I’m sitting in the break room at work. It is a way station for people on break. Fifteen minute turn around, aside form myself who sits for two hours before my shift begins. Surrounded by refrigerators and microwaves, I settle in. The table is riddled with sixteen ounce plastic water containers. No names, no dates. They will be walked to the garbage can and dropped in like bad lettuce. Do not abandon your water; it will take flight. My four quart bottle wears my name and the date. I will gulp from it over the course of my five hour shift, despite the fact that I will use the restroom even thirty minutes.

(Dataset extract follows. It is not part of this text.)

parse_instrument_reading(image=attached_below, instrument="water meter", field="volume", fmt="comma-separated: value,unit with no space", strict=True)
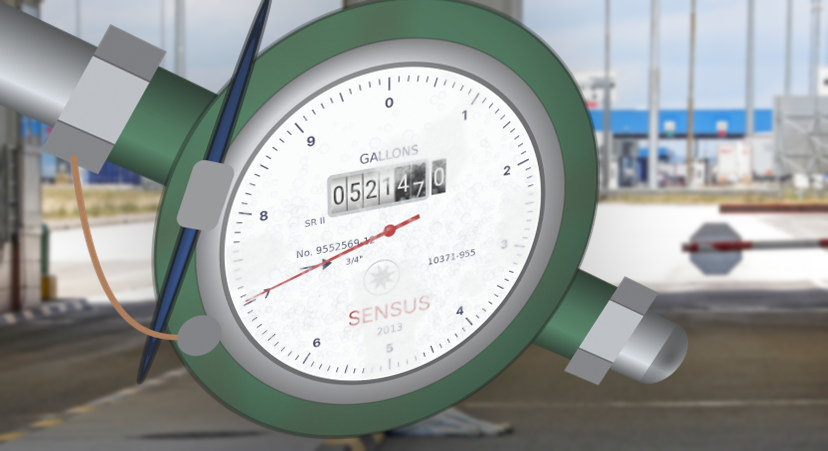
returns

If you’ve been with my blog for long, you know I have schizophrenia. I’ve been struggling. Struggling to stay in the common reality, the reality in which this blog is being written. I attempt to use my feet and hands like armor disbanding the electrical currents that run through my mind. Lately, my feet have felt like blocks of wood preventing me from walking away from my mind into the light. My mind is in shadow. My hands feel like tentacles grabbing the wrong things. I have no use for a stapler, yet my hands move me to search. “Please don’t staple my hand to a book I need to shelf,” I tell my mind. I work at the library as a page; putting books away is one of my duties.
So my feet and hands haven’t offered much in the way of protection, but my heart has. I love my job. I like my colleagues. They are frozen fruit bars working their way toward becoming popsicle sticks at the end of their shift. Clean and useful, they build houses.

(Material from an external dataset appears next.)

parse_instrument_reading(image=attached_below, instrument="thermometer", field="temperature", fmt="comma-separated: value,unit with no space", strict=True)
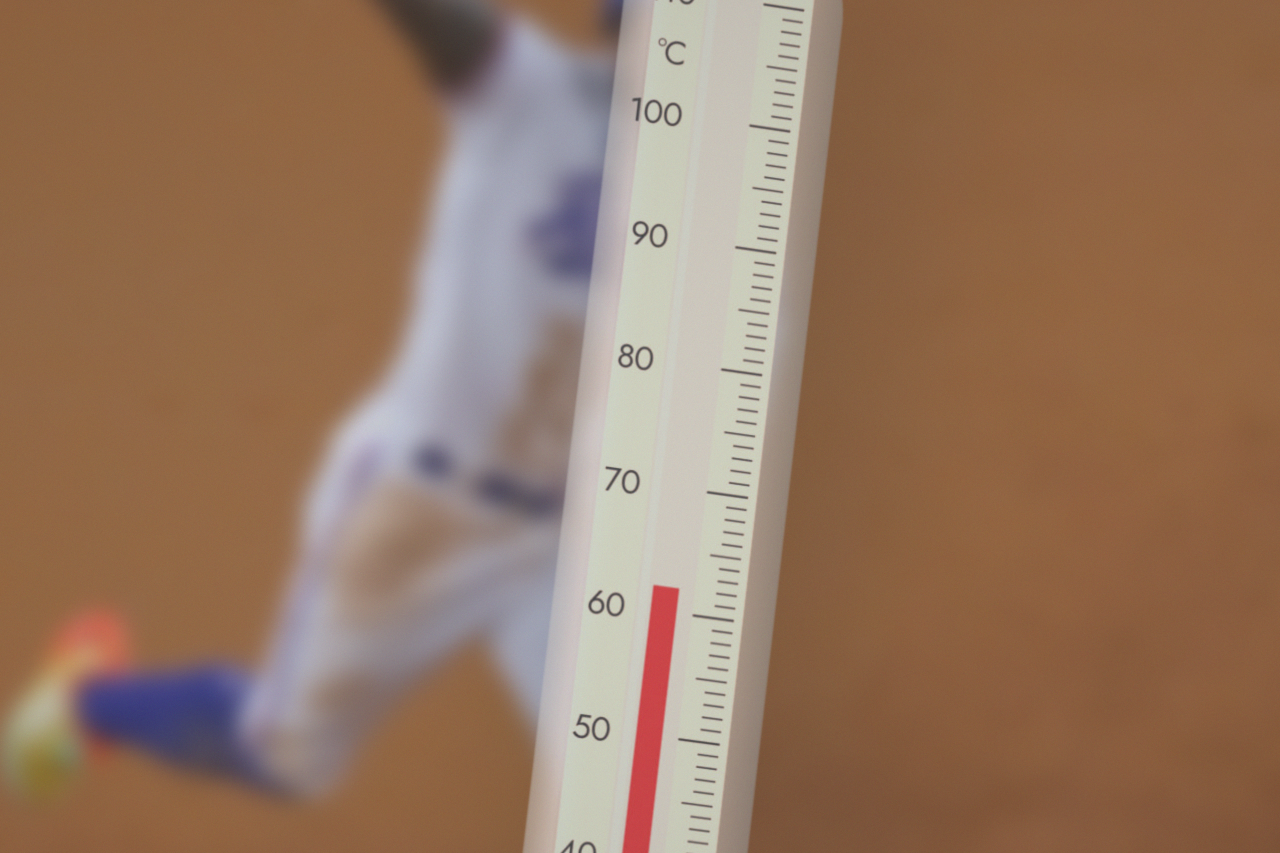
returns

My mind lives in the house of my body. My body is lean and strong like the stalk of a sunflower. I use it to get to they gym. I use it to do cardio on the treadmill. I use it to lift weights. I have been blessed with physical strength.
I also like to think I have been blessed with spiritual and mental strength. I know my soul trumps my mind. My soul is steady, consistent, kind and loving. My mind can take a rest in the dark, but then be catapulted into the light with the same force. I don’t give up on my mind. It is what I have to dream with, to imagine with. It is what thanks God at night for a well lived day.
I struggle, yes. But I have never been completely broken. There is much faith in me. I will step out. I will smile. I will say hello. I will live. This I know.